Mr. A. R. Wallace, commenting on this, in his ‘Island Life,’ says:—“If New Zealand has really gone through such a series of changes as here suggested, some proofs of it might perhaps be obtained in the outlying islands which were once, presumably, joined with it. And this gives great importance to the statement of the aborigines of the Chatham Islands, that the Apteryx formerly lived there, but was exterminated about 1835. It is to be hoped that some search will be made here and also in Norfolk Island, in both of which it is not improbable remains either of Apteryx or Dinornis might be discovered. So far we find nothing to object to in the speculations of Captain Hutton, with which, on the contrary, we almost wholly agree; but we cannot follow him when he goes on to suggest an Antarctic continent uniting New Zealand and Australia with South America, and probably also with South Africa, in order to explain the existing distribution of Struthious birds.… The suggestion that all the Struthious birds of the world sprang from a common ancestor at no very remote period, and that their existing distribution is due to direct land communication between the countries they now inhabit, is one utterly opposed to all sound principles of reasoning in questions of geographical distribution…… We have direct proof that the Struthious birds had a wider range in past times than now.
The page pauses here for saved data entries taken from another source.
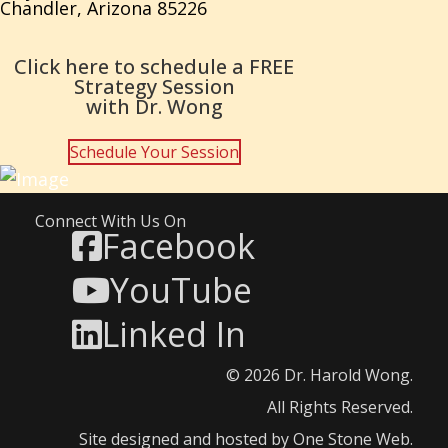
Chandler, Arizona 85226
Click here to schedule a FREE
Strategy Session
with Dr. Wong
Schedule Your Session
Connect With Us On
Facebook
YouTube
Linked In
© 2026 Dr. Harold Wong.
All Rights Reserved.
Site designed and hosted by
One Stone Web
.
Remains of extinct Rheas have been found in Central Brazil, and those of Ostriches in North India; while remains, believed to be of Struthious birds, are found in the Eocene deposits of England. As the intervening sea appears to be not more than about 1500 fathoms deep it is quite possible that such an amount of subsidence may have occurred. It is possible, too, that there may have been an extension northward to the Kermadec Islands, and even further to the Tonga and Fiji Islands, though this is hardly probable, or we should find more community between their productions and those of New Zealand. A southern extension towards the Antarctic continent at a somewhat later period seems more probable, as affording an easy passage for the numerous species of South-American and Antarctic plants, and also for the identical and closely allied freshwater fishes of these countries.”
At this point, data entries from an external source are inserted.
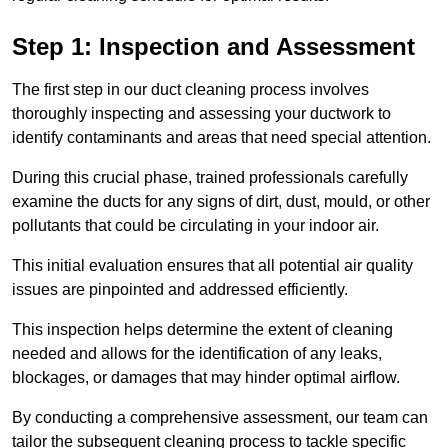
Step 1: Inspection and Assessment
The first step in our duct cleaning process involves
thoroughly inspecting and assessing your ductwork to
identify contaminants and areas that need special attention.
During this crucial phase, trained professionals carefully
examine the ducts for any signs of dirt, dust, mould, or other
pollutants that could be circulating in your indoor air.
This initial evaluation ensures that all potential air quality
issues are pinpointed and addressed efficiently.
This inspection helps determine the extent of cleaning
needed and allows for the identification of any leaks,
blockages, or damages that may hinder optimal airflow.
By conducting a comprehensive assessment, our team can
tailor the subsequent cleaning process to tackle specific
Professor von Haast, in his ‘Anniversary Address to the Philosophical Institute of Canterbury’ (1874), objected to the above theory on the ground that the geological record of these islands, so far as we are acquainted with it, does not warrant our assuming such repeated changes in the level of the land. He thus states the case:—“An unfortunate country, such as New Zealand, of which a good number of the species of its fauna and flora show great resemblance to other species from distant countries, has to be dipped down and brought up again a great many times in order to establish connexions in various directions, so that a bird or fish, a shell, insect, or centipede might cross from the one to the other, moreover, without allowing any other species from the same country to pass.” But Professor Hutton, with a much broader grasp of the subject, returns to the discussion in an able article ‘On the Origin of the Fauna and Flora of New Zealand’ (‘Journal of Science,’ 1884, vol. ii. parts 1 and 6), in which, after qualifying his former theory by abandoning the idea of an extensive Antarctic continent, and substituting a South-Pacific continent connecting New Zealand with South America, he defends his views with considerable force of argument^*.